A judge has postponed trial in a lawsuit against rapper Cardi B over the cover art for her first album, citing her lawyer’s health problems.
In an order Friday afternoon, U.S. District Judge Cormac J. Carney in Santa Ana, California, ordered Cardi, legal name Belcalis Almanza, and her defendant businesses to obtain new counsel by Aug. 12. He rescheduled the Aug. 3 trial to Oct. 18 “due to the unavailability of defense counsel because of serious illness.”
Cardi has been represented by Alan G. Dowling, who has a solo practice in El Segundo, California, since shortly after she was sued in October 2017 by musician and surfer Kevin Michael Brophy. Brophy claims the cover to her first album Gangsta Bitch Music, Vol. 1, which depicts a man performing oral sex on the star, misappropriates his likeness because it features his distinctive back tattoo.
After several postponements, jury selection was set to begin Aug. 3, with lawyers convening in Carney’s courtroom Thursday for conference. But the hearing was unexplainably closed to the public, and it lasted an unusually long 2.5 hours. Still, after the judge left the bench, his clerk allowed a reporter in, and the attorneys were discussing COVID-related trial logistics, down to where people would sit and how many people would be on each side. Dowling said Cardi would be with him as well as a representative of the defendant entities KSR Group, LLC, and Washpoppin, Inc., and possibly someone associated with them.

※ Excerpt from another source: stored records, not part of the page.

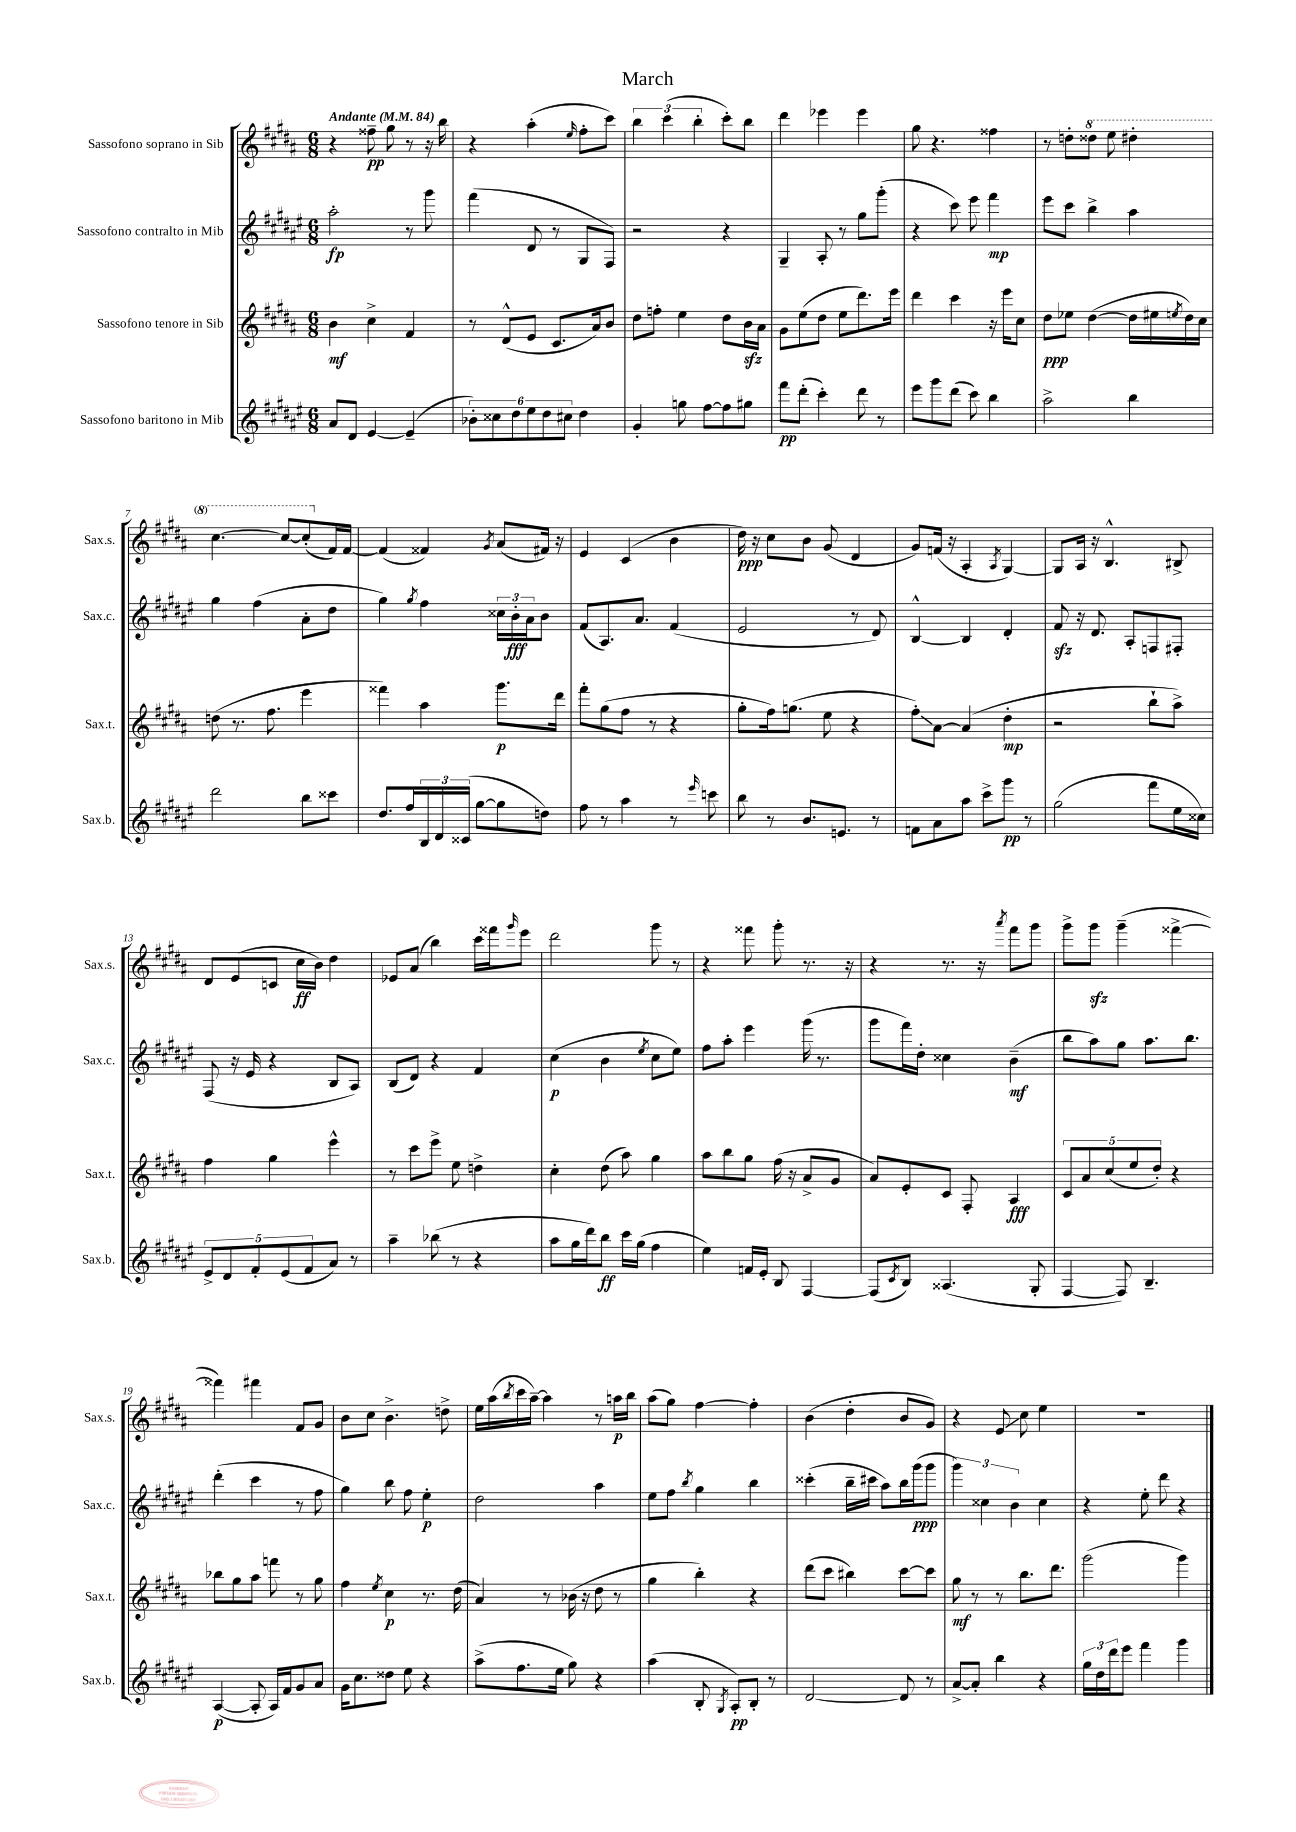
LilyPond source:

\header { title = "March" }
<<
\new StaffGroup <<
\new Staff = "s0" \with { instrumentName = "Sassofono soprano in Sib" shortInstrumentName = "Sax.s." } {
    \clef treble \key b \major \numericTimeSignature \time 6/8 \tempo "Andante" 4 = 84
    r4 fisis''8--\pp gis''8 r8 r16 b''16 |
    r4 ais''4-.( \grace { e''16 } fis''8-. cis'''8) |
    \tuplet 3/2 { b''4 cis'''4( b''4-. } cis'''8-.) b''8 |
    dis'''4 ees'''4 ees'''4 |
    gis''8 r4. fisis''4 |
    r8 d''8-. \ottava #1 disis'''8 e'''8 dis'''4-. |
    cis'''4.~ cis'''8~ cis'''8-.( \ottava #0 fis'16) fis'16~ |
    fis'4( fisis'4) \acciaccatura { gis'8 } ais'8( fis'16) r16 |
    e'4 cis'4( b'4 |
    dis''16\ppp) r16 cis''8 b'8 gis'8( dis'4 |
    gis'8) f'16( r16 ais4-. \acciaccatura { ais8 } gis4~) |
    gis8 ais16 r16 b4.-^ bis8-> |
    dis'8 e'8( c'8 cis''16\ff b'16) dis''4 |
    ees'8 ais'8( b''4) cis'''16 fisis'''16 \grace { gis'''16 } e'''8 |
    dis'''2 gis'''8 r8 |
    r4 fisis'''8 gis'''8-. r8. r16 |
    r4 r8. r16 \acciaccatura { ais'''8 } fis'''8 gis'''8 |
    gis'''8-> gis'''8\sfz gis'''4--( fisis'''4~-> |
    fisis'''4) fis'''4 fis'8 gis'8 |
    b'8 cis''8 b'4.-> d''8-> |
    e''16 ais''16( \acciaccatura { b''8 } cis'''16 ais''16~--) ais''4 r8 a''16\p b''16 |
    ais''8( gis''8) fis''4~ fis''4-. |
    b'4( dis''4-. b'8 gis'8) |
    r4 e'8\glissando cis''8 e''4 |
    R2. \bar "|." |
}
\new Staff = "s1" \with { instrumentName = "Sassofono contralto in Mib" shortInstrumentName = "Sax.c." } {
    \clef treble \key fis \major \numericTimeSignature \time 6/8
    ais''2-.\fp r8 gis'''8 |
    fis'''4( dis'8 r8 gis8 fis8) |
    r2 r4 |
    gis4-- ais8-. r8 gis''8 gis'''8-.( |
    r4 cis'''8) eis'''8 fis'''4\mp |
    eis'''8 cis'''8 b''4-> ais''4 |
    gis''4 fis''4( ais'8-. dis''8 |
    gis''4) \acciaccatura { gis''8 } fis''4 \tuplet 3/2 { cisis''16 b'16-.\fff ais'16 } b'8 |
    fis'8( ais8.) ais'8. fis'4( |
    eis'2 r8 dis'8) |
    b4~-^ b4 dis'4-. |
    fis'8\sfz r16 dis'8. ais8-. f8 fis8-. |
    fis8( r16 eis'16 r4 b8 ais8) |
    b8( dis'8) r4 fis'4 |
    cis''4\p( b'4 \acciaccatura { eis''8 } cis''8 eis''8) |
    fis''8 ais''8-. eis'''4 gis'''16( r8. |
    gis'''8 fis'''16) dis''16-. cisis''4 b'4--\mf( |
    b''8 ais''8) gis''8 ais''8. b''8. |
    dis'''4-.( cis'''4 r8 fis''8 |
    gis''4) b''8 fis''8 eis''4-.\p |
    dis''2 ais''4 |
    eis''8 fis''8 \acciaccatura { b''8 } gis''4 b''4 |
    cisis'''4-.( b''16-- cis'''16 ais''8) b''16 gis'''16\ppp( gis'''8 |
    \tuplet 3/2 { gis'''4) cisis''4 b'4 } cisis''4 |
    r4 eis''8-. dis'''8 r4 \bar "|." |
}
\new Staff = "s2" \with { instrumentName = "Sassofono tenore in Sib" shortInstrumentName = "Sax.t." } {
    \clef treble \key b \major \numericTimeSignature \time 6/8
    b'4\mf cis''4-> fis'4 |
    r8 dis'8-^( e'8 cis'8. ais'16) b'8 |
    dis''8 f''8-. e''4 dis''8 b'16\sfz ais'16 |
    gis'8 e''8( dis''8 e''8 dis'''8.) e'''16 |
    dis'''4 cis'''4 r16 e'''16 cis''8 |
    dis''8\ppp ees''8 dis''4~( dis''16 eis''16 \acciaccatura { e''8 } dis''16) cis''16 |
    d''8( r8. fis''8. e'''4 |
    fisis'''4) ais''4 gis'''8.\p dis'''16 |
    fis'''8-. gis''8( fis''8 r8 r4 |
    gis''8-. fis''16) g''8.( e''8 r4 |
    fis''8-.\glissando) ais'8~ ais'4( dis''4-.\mp |
    r2 b''8-! ais''8->) |
    fis''4 gis''4 e'''4-^ |
    r8 cis'''8 e'''8-> e''8 d''4-> |
    cis''4-. dis''8( ais''8) gis''4 |
    ais''8 b''8 gis''8 fis''16( r16 ais'8-> gis'8 |
    ais'8) e'8-. cis'8 fis8-. ais4\fff |
    \tuplet 5/4 { cis'8 ais'8 cis''8( e''8 dis''8-.) } r4 |
    bes''8 gis''8 ais''8 f'''8 r8 gis''8 |
    fis''4 \acciaccatura { e''8 } cis''4\p r8. dis''16( |
    ais'4) r8 bes'16( r16 dis''8 r8 |
    gis''4 b''4-.) r4 |
    dis'''8( cis'''8 bis''4) cis'''8~ cis'''8 |
    gis''8\mf r8 r8 b''8. dis'''8. |
    gis'''2( gis'''4) \bar "|." |
}
\new Staff = "s3" \with { instrumentName = "Sassofono baritono in Mib" shortInstrumentName = "Sax.b." } {
    \clef treble \key fis \major \numericTimeSignature \time 6/8
    ais'8 dis'8 eis'4~ eis'4--( |
    \tuplet 6/4 { bes'8-.) cisis''8 dis''8 eis''8 dis''8 cis''8 } dis''4 |
    gis'4-. g''8 fis''8~ fis''8 gis''8 |
    fis'''8\pp dis'''8-.( cis'''4-.) dis'''8 r8 |
    eis'''8 gis'''8 dis'''8( cis'''8) b''4 |
    ais''2-> b''4 |
    dis'''2 b''8 cisis'''8 |
    dis''8. fis''16 \tuplet 3/2 { b16 dis'16 cisis'16( } gis''8~ gis''8 d''8) |
    fis''8 r8 ais''4 r8 \grace { eis'''16 } c'''8 |
    b''8 r8 b'8. e'8. r8 |
    f'8 ais'8 ais''8 cis'''8-> gis'''8\pp r8 |
    gis''2( fis'''8 eis''16 cisis''16) |
    \tuplet 5/4 { eis'8-> dis'8 fis'8-. eis'8( fis'8 } ais'8) r8 |
    ais''4-- bes''8( r8 r4 |
    ais''8 gis''16 dis'''16) b''8\ff cis'''16 gis''16( fis''4 |
    eis''4) f'16 eis'16-. b8 fis4~ |
    fis8( \acciaccatura { cis'8 } b8) aisis4.( gis8-. |
    fis4~ fis8) b4.-- |
    ais4~\p( ais8-. ais16) fis'16 gis'8 ais'8 |
    gis'16 cis''8. disis''8 eis''8 r4 |
    ais''8->( fis''8. eis''16 gis''8) r4 |
    ais''4( b8-. \acciaccatura { gis8 } ais8-.\pp) b8-. r8 |
    dis'2~ dis'8 r8 |
    ais'8~-> ais'8-. b''4 r4 |
    \tuplet 3/2 { gis''16 dis''16 dis'''16 } eis'''8 fis'''4 gis'''4 \bar "|." |
}
>>
>>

Carney granted a routine evidence stipulation Friday morning, and nothing else was filed that would indicate something amiss before he entered the brief postponement order.
Dowling has been a licensed attorney in California since 1976. His LinkedIn profile has a long list of famous clients, including Motown Records, Fleetwood Mac, Tom Petty and David Hasselhoff. It also lists “opponents against whom Mr. Dowling has successfully litigated” to include U2, Usher, Elton John, Dr. Dre, Guns ‘n Roses, Michael Jackson, Neil Young and George Harrison.
Brophy is represented by A. Barry Cappello and Larry Conlan of Cappello & Noël in Santa Barbara.
Conlan told Law&Crime in an email, “We’ve been ready to try this case for two years now. Of course we’re not happy about another delay, but it will be brief, and then our client can finally get this invasion of his privacy stopped and justice served.”